Now there were a number of poems I had to go back over and could not sort out what he was doing. There is some obscurity and stretching after remote analogies here. But Manicom's comfort with various rhythms and his striking use of language can be downright thrilling. How can you not like this description of sexual aftermath (and keep in mind how often, and how poorly, this has been done before):

The bow
Undone
Sweetest
To the taste
With your
Slick ether's
Aftermath,
Bow sprung,
Slack
And undone,
Sweet
With the lack,
Tilting back
With the ache
And ache's lack
To come.

Or take these wonderful trees:

Months afterward the most disfigured trees
Surprised him with prolific crops of seed.
Awkward, elbowed - the remaining boughs of maples
Went green, then brown with bristled clumps of keys,
Each local breeze releasing into sundogged air
A hurried flight of flashing scimitars,
Single-bladed dervishes to thickly stud the lawn
And clog the troughs and drainpipes out of season.
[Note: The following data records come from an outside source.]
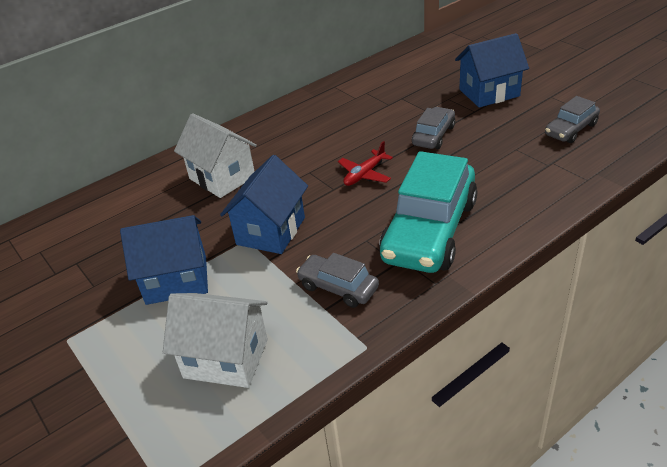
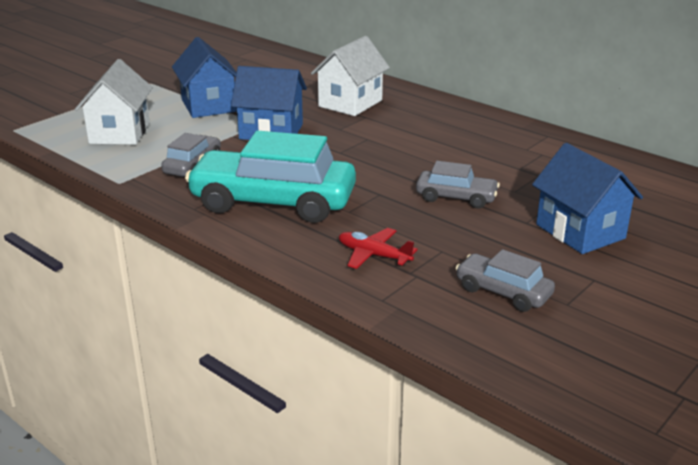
camera: 75 degrees right, 10 degrees down
red plane [338,141,393,186] -> red plane moved to [339,228,417,269]

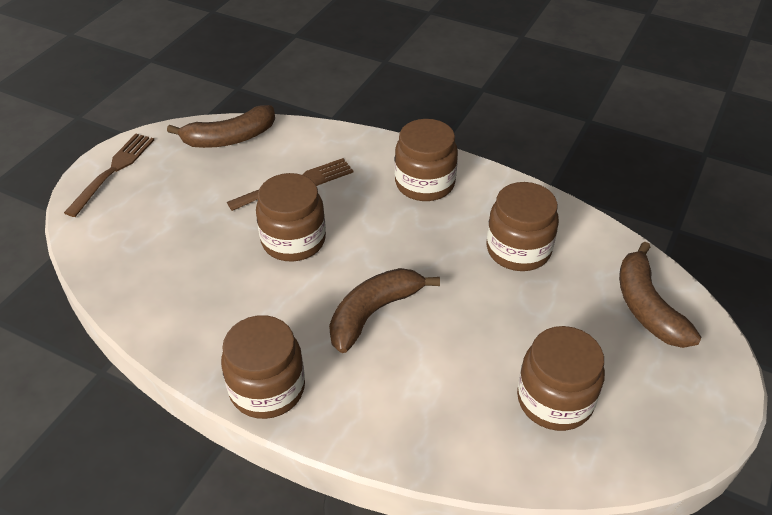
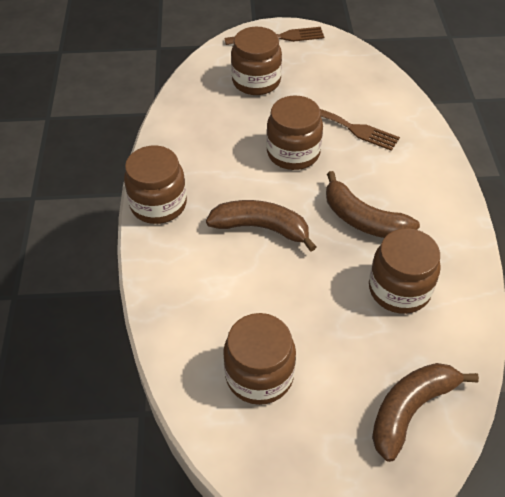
camera: 60 degrees right, 5 degrees up
brown banana [167,105,275,148] -> brown banana moved to [326,171,420,238]
brown jar [395,119,458,201] -> brown jar moved to [231,27,282,95]

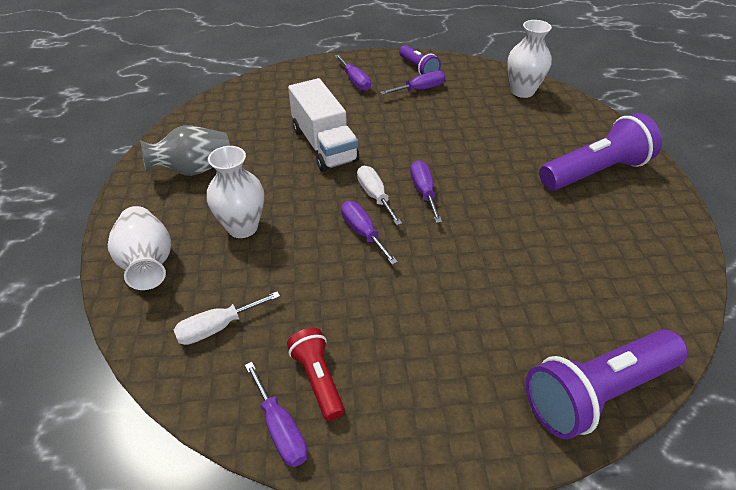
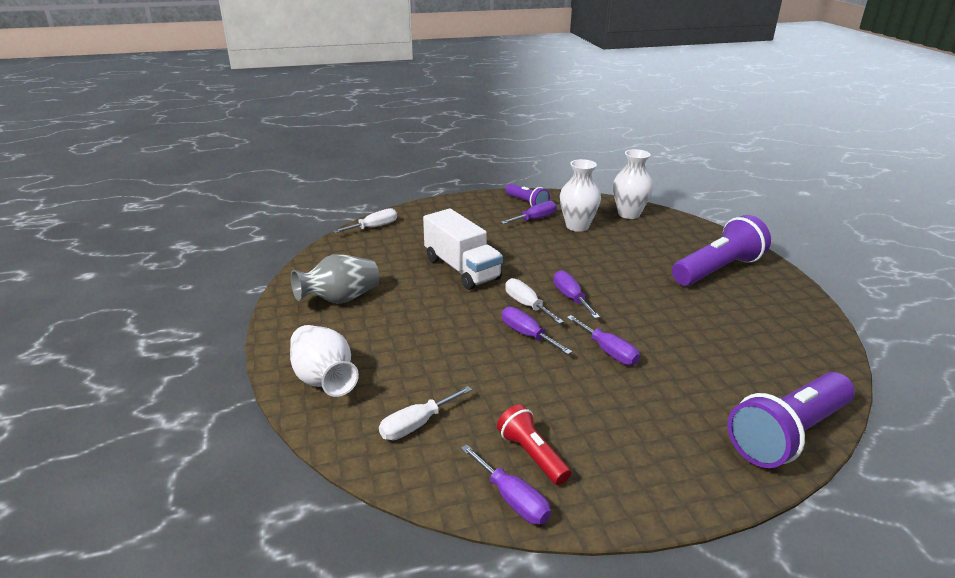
camera: 10 degrees left, 15 degrees down
white vase [207,146,264,238] -> white vase moved to [560,159,601,232]
purple screwdriver [335,54,371,91] -> purple screwdriver moved to [567,315,640,365]
none -> white screwdriver [333,208,397,233]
You can call it formalism, but stuff like that just makes me want to read it out loud. The sheer talent on display is impressive. The emotional tempo is very well-handled. The poems tend to end on a strong note, but in a way that doesn't draw attention to itself. "The Burning Eaves" is a good example. "All grief is captured by the acts of love, / In how we work to hand things back and forth" are the final lines. And this is a poem about washing dishes! The moral sentence at the end could be jarring, but we've already been through the fire blazing in the poet's eyes and the murky sea of the sink, so it seems balanced. I don't think this is a totally successful poem, mainly because it isn't clear how we move from the sun to the dishes to general reflections on grief, but at least it reads well.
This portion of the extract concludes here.